====== Selected excerpt ======
Applying Corollary 8.2.2.13, we conclude that $T_{+}$ is isomorphic to the functor $F_{-} \circ G$. If condition $(1)$ is satisfied, then $T_{+}$ is also isomorphic to the functor $H \circ F_{+}$. Replacing (8.45) by an isomorphic objects of $\infty $-category $\{ F_{-} \} \times _{ \operatorname{Fun}( \operatorname{\mathcal{C}}_{-}, \operatorname{\mathcal{D}}_{-})^{\operatorname{op}}} \times \operatorname{Fun}_{\pm }( \operatorname{\mathcal{C}}, \operatorname{Tw}(\operatorname{\mathcal{D}}_{-} ) )$, we may assume without loss of generality that $T_{+}$ is equal to $H \circ F_{+}$. Invoking the universal property of Proposition 8.2.3.9, we can further assume that (8.45) factors as a composition

\[ \xymatrix@R =50pt@C=50pt{ \operatorname{\mathcal{C}}\ar [d]^{\lambda } \ar [r]^-{ \widetilde{F} } & \operatorname{\mathcal{D}}\ar [r]^-{\widetilde{H} } \ar [d]^{\mu } & \operatorname{Tw}(\operatorname{\mathcal{D}}_{-} ) \ar [d] \\ \operatorname{\mathcal{C}}_{-}^{\operatorname{op}} \times \operatorname{\mathcal{C}}_{+} \ar [r]^-{ F^{\operatorname{op}}_{-} \times F_{+} } & \operatorname{\mathcal{D}}_{-}^{\operatorname{op}} \times \operatorname{\mathcal{D}}_{+} \ar [r]^-{\operatorname{id}\times H} & \operatorname{\mathcal{D}}_{-}^{\operatorname{op}} \times \operatorname{\mathcal{D}}_{-}. } \]

Since $\widetilde{T} = \widetilde{H} \circ \widetilde{F}$ carries universal objects of $\operatorname{\mathcal{D}}$ to isomorphisms in $\operatorname{\mathcal{D}}_{-}$, the functor $\widetilde{F}$ carries universal objects of $\operatorname{\mathcal{C}}$ to universal objects of $\operatorname{\mathcal{D}}$. $\square$
======
**To be done:**
1. Answer the following questions using the proof excerpt, one answer per line.
(a) Which corollary is applied to conclude that T₊ is isomorphic to F₋ ∘ G?
(b) If condition (1) is satisfied, to which other functor is T₊ also isomorphic?
(c) Whose universal property is invoked to assume that (8.45) factors as a composition?
2. Summarize the proof excerpt in two sentences.
====== Given entries ======
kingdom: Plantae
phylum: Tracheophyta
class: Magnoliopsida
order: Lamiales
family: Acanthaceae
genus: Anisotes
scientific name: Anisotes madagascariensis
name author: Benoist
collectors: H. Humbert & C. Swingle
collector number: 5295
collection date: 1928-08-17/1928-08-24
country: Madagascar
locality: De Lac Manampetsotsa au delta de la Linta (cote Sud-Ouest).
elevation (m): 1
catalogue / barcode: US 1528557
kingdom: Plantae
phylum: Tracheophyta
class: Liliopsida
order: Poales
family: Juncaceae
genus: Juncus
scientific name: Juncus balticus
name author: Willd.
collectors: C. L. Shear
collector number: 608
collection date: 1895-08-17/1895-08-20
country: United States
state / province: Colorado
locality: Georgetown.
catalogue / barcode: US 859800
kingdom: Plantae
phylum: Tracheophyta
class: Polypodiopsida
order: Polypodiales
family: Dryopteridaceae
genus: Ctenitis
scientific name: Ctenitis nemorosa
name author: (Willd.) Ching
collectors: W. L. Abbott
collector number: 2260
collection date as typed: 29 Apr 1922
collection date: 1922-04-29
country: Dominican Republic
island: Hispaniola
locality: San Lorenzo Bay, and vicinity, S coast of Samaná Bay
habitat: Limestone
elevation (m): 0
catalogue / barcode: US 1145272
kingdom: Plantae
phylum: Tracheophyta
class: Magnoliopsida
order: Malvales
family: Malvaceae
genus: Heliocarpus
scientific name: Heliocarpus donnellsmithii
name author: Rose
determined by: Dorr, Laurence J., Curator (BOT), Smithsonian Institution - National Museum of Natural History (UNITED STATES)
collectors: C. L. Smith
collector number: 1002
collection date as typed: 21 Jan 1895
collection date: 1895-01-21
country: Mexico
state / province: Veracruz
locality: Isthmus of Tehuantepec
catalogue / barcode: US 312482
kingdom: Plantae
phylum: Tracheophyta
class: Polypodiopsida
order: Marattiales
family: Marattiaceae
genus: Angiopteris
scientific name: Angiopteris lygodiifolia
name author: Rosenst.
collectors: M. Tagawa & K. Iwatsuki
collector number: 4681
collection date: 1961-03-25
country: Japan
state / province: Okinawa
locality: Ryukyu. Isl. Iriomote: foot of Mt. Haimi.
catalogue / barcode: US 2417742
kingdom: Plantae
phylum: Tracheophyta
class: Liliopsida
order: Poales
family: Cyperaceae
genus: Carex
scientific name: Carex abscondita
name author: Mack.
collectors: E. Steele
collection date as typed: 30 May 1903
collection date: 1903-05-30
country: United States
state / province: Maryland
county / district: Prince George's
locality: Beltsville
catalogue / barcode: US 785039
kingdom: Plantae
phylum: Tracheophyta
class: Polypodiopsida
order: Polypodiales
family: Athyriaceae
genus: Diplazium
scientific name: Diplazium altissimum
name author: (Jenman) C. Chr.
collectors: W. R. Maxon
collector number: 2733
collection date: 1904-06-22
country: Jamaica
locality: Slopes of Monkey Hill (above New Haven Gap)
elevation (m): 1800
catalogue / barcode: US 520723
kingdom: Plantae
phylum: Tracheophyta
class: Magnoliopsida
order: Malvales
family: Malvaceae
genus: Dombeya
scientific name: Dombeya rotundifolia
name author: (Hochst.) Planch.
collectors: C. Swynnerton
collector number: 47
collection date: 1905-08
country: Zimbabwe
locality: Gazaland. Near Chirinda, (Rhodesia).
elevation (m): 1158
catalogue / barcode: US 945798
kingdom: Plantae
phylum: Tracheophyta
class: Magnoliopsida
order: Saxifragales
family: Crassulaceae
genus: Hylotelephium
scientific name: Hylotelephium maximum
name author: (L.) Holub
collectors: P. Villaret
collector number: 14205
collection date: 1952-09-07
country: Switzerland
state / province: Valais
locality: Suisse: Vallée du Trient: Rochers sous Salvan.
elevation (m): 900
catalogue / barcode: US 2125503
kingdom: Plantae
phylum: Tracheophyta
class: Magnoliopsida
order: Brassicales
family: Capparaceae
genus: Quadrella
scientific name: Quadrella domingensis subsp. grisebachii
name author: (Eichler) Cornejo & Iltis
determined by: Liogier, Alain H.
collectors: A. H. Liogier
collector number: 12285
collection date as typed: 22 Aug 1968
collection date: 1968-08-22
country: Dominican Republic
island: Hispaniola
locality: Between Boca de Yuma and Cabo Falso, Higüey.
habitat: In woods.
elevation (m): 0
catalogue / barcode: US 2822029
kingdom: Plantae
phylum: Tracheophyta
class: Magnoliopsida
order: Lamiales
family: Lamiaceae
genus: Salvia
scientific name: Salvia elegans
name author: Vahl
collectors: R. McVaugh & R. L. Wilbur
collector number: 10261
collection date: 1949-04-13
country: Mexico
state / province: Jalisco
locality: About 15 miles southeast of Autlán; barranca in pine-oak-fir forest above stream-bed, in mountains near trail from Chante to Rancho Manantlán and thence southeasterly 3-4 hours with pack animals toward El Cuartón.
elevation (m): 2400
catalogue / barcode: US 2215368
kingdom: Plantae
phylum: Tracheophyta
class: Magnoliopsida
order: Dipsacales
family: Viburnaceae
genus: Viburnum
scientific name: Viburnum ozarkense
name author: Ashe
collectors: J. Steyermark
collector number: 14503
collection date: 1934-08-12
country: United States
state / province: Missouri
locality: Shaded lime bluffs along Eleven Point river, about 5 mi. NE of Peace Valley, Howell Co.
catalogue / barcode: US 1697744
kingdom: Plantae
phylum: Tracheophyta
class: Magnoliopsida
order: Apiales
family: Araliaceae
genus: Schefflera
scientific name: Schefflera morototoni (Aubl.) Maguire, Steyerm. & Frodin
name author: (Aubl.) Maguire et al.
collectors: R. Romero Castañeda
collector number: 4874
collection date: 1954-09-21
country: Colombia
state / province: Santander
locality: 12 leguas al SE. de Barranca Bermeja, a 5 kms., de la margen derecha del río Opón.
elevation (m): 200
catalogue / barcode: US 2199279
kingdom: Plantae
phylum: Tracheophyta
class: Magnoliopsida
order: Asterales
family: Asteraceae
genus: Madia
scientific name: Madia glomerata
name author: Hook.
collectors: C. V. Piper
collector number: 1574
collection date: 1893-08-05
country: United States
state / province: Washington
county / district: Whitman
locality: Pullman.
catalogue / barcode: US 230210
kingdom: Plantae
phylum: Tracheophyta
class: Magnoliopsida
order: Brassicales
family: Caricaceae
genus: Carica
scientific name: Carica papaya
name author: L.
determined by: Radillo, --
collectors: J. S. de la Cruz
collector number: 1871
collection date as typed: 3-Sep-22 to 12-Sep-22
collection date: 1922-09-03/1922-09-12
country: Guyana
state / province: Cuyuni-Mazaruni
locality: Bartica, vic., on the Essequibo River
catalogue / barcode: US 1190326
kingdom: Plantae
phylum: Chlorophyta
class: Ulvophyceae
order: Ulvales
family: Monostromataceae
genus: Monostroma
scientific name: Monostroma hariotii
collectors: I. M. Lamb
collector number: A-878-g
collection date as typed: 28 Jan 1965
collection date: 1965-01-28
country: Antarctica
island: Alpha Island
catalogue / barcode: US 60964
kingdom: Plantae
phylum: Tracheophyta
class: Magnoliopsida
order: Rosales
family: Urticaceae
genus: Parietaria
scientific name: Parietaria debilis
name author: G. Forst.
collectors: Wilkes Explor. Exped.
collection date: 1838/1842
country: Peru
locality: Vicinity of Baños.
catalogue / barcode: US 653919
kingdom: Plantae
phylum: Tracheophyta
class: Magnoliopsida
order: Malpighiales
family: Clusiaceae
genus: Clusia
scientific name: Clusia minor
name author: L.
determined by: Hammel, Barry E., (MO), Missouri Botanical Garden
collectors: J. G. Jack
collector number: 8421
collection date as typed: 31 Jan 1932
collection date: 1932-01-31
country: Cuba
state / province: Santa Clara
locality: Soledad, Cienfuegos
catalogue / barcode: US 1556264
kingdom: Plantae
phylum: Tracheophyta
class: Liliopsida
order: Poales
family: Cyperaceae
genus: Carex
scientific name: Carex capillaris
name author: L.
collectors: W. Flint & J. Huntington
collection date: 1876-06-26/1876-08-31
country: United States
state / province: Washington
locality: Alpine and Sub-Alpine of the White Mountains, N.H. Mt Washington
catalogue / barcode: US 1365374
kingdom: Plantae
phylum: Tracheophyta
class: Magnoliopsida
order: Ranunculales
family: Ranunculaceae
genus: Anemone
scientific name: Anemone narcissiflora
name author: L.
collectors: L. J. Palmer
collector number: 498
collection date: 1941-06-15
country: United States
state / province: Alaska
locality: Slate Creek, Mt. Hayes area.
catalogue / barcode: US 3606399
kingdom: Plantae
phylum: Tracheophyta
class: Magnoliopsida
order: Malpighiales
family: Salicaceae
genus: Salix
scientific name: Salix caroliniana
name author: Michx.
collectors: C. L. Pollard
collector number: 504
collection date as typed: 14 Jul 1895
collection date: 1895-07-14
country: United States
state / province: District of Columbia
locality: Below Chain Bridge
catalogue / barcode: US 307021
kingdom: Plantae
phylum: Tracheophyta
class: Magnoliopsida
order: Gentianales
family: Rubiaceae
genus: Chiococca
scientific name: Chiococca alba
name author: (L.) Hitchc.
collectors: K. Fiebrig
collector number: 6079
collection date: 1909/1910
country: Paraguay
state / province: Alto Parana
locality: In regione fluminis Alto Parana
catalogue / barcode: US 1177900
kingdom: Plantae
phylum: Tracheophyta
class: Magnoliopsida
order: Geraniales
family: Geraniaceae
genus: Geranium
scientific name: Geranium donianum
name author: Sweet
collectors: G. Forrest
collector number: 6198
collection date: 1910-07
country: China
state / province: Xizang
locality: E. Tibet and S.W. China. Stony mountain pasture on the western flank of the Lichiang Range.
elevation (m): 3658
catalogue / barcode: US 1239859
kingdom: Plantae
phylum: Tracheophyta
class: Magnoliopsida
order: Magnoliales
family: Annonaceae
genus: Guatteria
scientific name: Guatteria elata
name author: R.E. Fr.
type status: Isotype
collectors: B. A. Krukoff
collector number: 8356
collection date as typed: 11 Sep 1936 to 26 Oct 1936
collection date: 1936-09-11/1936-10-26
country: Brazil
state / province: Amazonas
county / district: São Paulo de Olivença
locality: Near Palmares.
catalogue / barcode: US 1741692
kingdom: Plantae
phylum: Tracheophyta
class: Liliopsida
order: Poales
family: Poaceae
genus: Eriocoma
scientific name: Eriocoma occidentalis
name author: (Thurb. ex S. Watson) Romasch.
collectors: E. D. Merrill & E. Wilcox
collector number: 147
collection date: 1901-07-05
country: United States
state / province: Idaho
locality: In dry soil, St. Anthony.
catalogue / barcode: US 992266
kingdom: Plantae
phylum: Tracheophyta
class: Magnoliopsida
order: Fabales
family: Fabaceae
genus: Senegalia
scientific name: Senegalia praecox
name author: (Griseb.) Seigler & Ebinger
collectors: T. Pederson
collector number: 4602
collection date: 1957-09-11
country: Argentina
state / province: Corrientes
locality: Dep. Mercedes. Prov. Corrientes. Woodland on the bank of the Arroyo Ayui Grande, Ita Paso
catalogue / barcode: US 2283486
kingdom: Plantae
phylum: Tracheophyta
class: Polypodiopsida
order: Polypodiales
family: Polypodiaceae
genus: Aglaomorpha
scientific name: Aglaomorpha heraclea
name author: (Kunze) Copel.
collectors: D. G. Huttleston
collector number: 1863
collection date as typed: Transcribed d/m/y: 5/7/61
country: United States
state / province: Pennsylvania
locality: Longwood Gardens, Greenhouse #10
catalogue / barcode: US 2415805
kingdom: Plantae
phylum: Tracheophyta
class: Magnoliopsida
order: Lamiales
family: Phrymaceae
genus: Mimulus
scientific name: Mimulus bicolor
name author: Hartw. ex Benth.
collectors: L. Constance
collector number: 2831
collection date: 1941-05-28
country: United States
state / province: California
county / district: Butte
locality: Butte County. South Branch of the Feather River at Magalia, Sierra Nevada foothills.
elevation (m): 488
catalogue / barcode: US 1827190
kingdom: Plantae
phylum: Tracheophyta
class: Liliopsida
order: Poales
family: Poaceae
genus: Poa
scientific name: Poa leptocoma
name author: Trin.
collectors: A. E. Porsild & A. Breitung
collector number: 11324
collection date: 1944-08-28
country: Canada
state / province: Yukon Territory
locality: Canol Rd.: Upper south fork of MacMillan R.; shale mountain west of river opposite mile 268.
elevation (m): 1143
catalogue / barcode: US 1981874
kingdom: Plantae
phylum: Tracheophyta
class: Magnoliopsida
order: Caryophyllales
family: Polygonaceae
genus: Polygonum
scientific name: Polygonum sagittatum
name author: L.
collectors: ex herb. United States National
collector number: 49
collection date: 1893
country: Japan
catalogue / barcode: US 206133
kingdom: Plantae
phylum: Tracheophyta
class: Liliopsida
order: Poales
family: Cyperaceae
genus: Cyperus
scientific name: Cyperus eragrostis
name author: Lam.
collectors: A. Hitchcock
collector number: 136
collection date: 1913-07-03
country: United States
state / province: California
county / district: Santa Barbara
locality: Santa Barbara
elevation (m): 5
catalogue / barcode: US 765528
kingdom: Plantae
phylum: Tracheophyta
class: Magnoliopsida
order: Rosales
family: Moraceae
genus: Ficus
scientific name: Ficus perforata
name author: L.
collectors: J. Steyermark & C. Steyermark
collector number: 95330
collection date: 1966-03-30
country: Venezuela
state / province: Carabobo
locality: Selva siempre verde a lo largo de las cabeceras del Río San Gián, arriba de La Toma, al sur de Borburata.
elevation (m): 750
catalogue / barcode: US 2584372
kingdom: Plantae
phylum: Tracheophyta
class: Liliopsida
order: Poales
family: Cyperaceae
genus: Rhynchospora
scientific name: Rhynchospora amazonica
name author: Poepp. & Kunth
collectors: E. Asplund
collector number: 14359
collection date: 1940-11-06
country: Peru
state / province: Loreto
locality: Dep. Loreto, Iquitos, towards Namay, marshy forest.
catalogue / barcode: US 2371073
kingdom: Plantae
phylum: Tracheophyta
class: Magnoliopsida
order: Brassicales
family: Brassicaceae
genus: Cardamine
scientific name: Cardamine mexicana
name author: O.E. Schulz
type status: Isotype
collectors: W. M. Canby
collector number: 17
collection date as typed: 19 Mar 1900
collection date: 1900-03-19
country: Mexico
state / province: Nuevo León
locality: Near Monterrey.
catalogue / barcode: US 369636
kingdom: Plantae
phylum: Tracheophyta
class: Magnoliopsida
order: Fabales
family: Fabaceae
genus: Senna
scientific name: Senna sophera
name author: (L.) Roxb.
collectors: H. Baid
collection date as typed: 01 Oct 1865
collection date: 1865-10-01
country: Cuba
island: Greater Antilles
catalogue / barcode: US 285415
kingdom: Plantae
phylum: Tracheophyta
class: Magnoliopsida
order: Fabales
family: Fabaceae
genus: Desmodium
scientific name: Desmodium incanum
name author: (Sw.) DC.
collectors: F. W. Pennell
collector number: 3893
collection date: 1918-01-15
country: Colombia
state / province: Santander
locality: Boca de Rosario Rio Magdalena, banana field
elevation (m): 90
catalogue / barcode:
======
**Results for each task:**
1.
(a) Corollary 8.2.2.13
(b) H ∘ F₊
(c) Proposition 8.2.3.9

2. By Corollary 8.2.2.13, T₊ is isomorphic to F₋ ∘ G, and when condition (1) holds, it is also isomorphic to H ∘ F₊, so one may assume that T₊ equals H ∘ F₊. The universal property of Proposition 8.2.3.9 further allows (8.45) to be assumed to factor as a composition through F̃ and H̃, and the proof concludes that F̃ carries universal objects of 𝒞 to universal objects of 𝒟.